Well, although I have twins and I am working from home, I don't believe there is something as the super mum. No woman can take all the pressure and effort without compromising on something. Every woman who chooses to do it all, deep inside knows that something is going to fall off. Some women choose their work, others choose their house, others choose their own personal care; the end result is that she challenges herself every single day to do it all, but reality is she isn't.
I will talk about myself, to be able to shed the light on my personal opinion. I made a conscious sacrifice by leaving my marketing research career behind me the moment I gave birth to my twins. I can't say I regret it, but it was a major questionable change at the beginning. I decided to slowly and gradually shift my career to something I love and can do from home (mostly). I sacrificed the income, but I always thought whatever I generate out of writing is actually better than nothing at all, and it keeps me busy and entertained. When I look back at my work style and late working hours, I rest assured that this was the best decision I have ever made. So now what I try to do, is to add more excitement to my 'work from home' thing, like studying, reading, learning anything new that can improve my writing career and take me to a new level. I know I am not the best writer in the world, but I also know I can be better every single day If I exert the needed effort and do the hard work, because I believe that hard work pays off.

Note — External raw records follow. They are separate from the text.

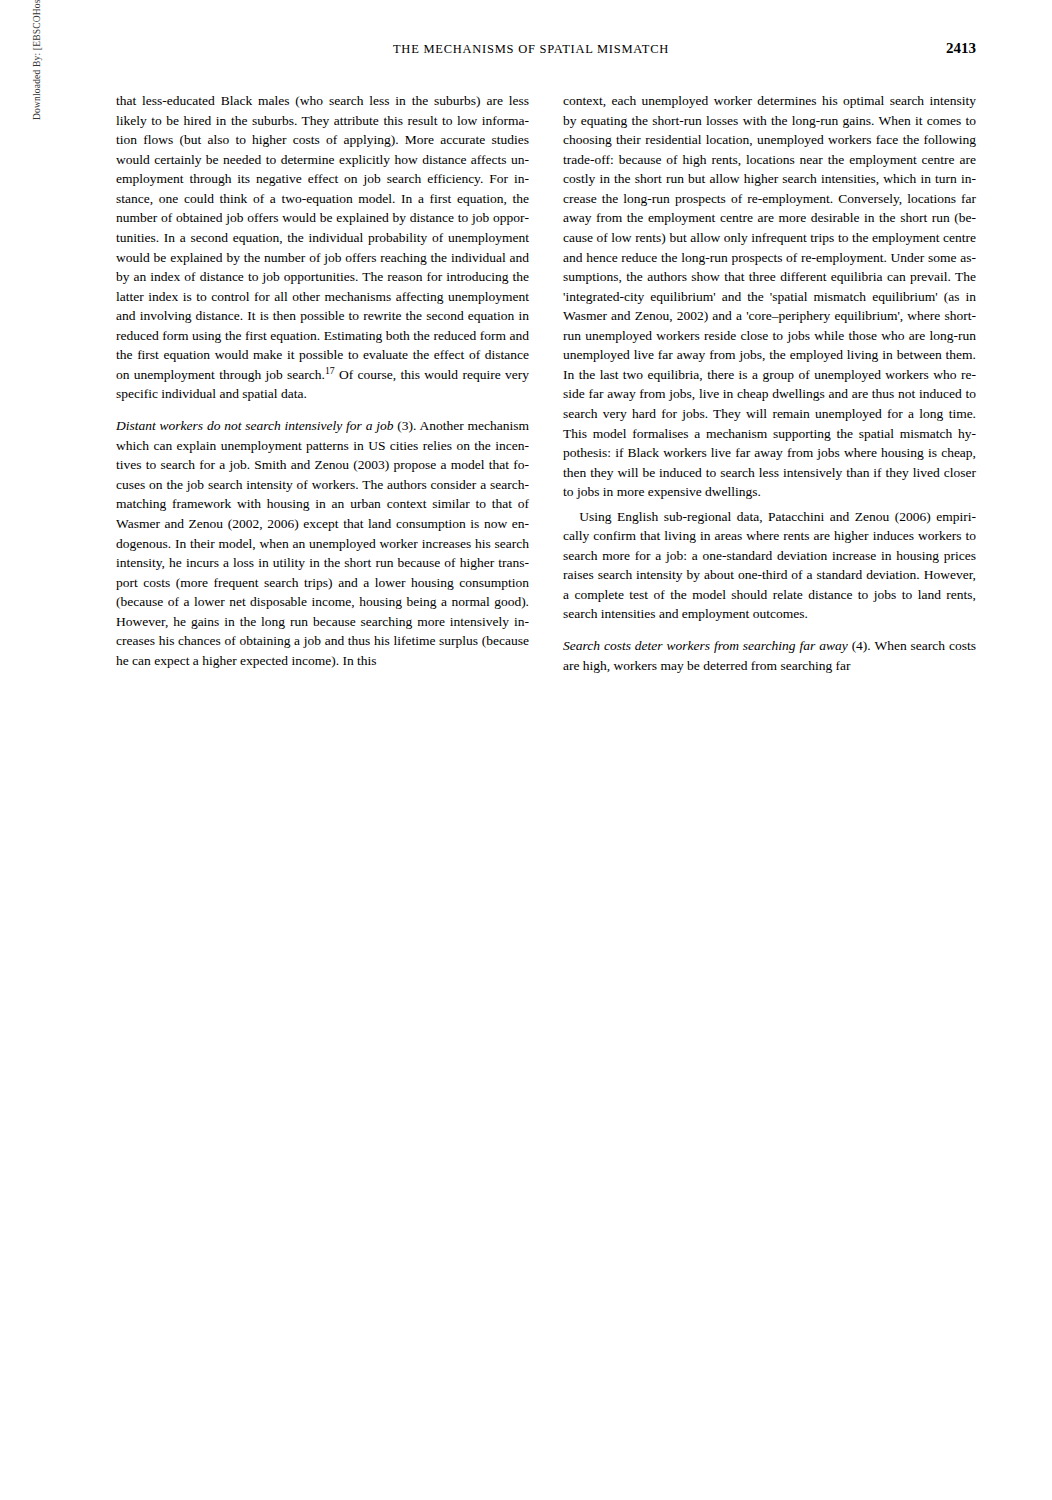Downloaded By: [EBSCOHost EJS Content Distribution] At: 22:24 8 November 2007
THE MECHANISMS OF SPATIAL MISMATCH 2413
that less-educated Black males (who search less in the suburbs) are less likely to be hired in the suburbs. They attribute this result to low information flows (but also to higher costs of applying). More accurate studies would certainly be needed to determine explicitly how distance affects unemployment through its negative effect on job search efficiency. For instance, one could think of a two-equation model. In a first equation, the number of obtained job offers would be explained by distance to job opportunities. In a second equation, the individual probability of unemployment would be explained by the number of job offers reaching the individual and by an index of distance to job opportunities. The reason for introducing the latter index is to control for all other mechanisms affecting unemployment and involving distance. It is then possible to rewrite the second equation in reduced form using the first equation. Estimating both the reduced form and the first equation would make it possible to evaluate the effect of distance on unemployment through job search.17 Of course, this would require very specific individual and spatial data.
Distant workers do not search intensively for a job (3). Another mechanism which can explain unemployment patterns in US cities relies on the incentives to search for a job. Smith and Zenou (2003) propose a model that focuses on the job search intensity of workers. The authors consider a search-matching framework with housing in an urban context similar to that of Wasmer and Zenou (2002, 2006) except that land consumption is now endogenous. In their model, when an unemployed worker increases his search intensity, he incurs a loss in utility in the short run because of higher transport costs (more frequent search trips) and a lower housing consumption (because of a lower net disposable income, housing being a normal good). However, he gains in the long run because searching more intensively increases his chances of obtaining a job and thus his lifetime surplus (because he can expect a higher expected income). In this
context, each unemployed worker determines his optimal search intensity by equating the short-run losses with the long-run gains. When it comes to choosing their residential location, unemployed workers face the following trade-off: because of high rents, locations near the employment centre are costly in the short run but allow higher search intensities, which in turn increase the long-run prospects of re-employment. Conversely, locations far away from the employment centre are more desirable in the short run (because of low rents) but allow only infrequent trips to the employment centre and hence reduce the long-run prospects of re-employment. Under some assumptions, the authors show that three different equilibria can prevail. The 'integrated-city equilibrium' and the 'spatial mismatch equilibrium' (as in Wasmer and Zenou, 2002) and a 'core–periphery equilibrium', where short-run unemployed workers reside close to jobs while those who are long-run unemployed live far away from jobs, the employed living in between them. In the last two equilibria, there is a group of unemployed workers who reside far away from jobs, live in cheap dwellings and are thus not induced to search very hard for jobs. They will remain unemployed for a long time. This model formalises a mechanism supporting the spatial mismatch hypothesis: if Black workers live far away from jobs where housing is cheap, then they will be induced to search less intensively than if they lived closer to jobs in more expensive dwellings.
Using English sub-regional data, Patacchini and Zenou (2006) empirically confirm that living in areas where rents are higher induces workers to search more for a job: a one-standard deviation increase in housing prices raises search intensity by about one-third of a standard deviation. However, a complete test of the model should relate distance to jobs to land rents, search intensities and employment outcomes.
Search costs deter workers from searching far away (4). When search costs are high, workers may be deterred from searching far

Long story short (in case you are already bored), I think that any mother should consider her career and lifestyle seriously after having a baby. You can work, but you need to be fair to yourself and your family. There is no harm in sacrificing a little bit of income as long as you will have the time for everything. Don't compromise on your kids; don't think you will be able to do it all. From experience, you will always be feeling guilty; either by not delivering at home or nor delivering at work.
So do something in between, change your career, revive an old hobby, dig deep for your interests, think of something to do from home, start a small business, be creative as long as you are reasonable.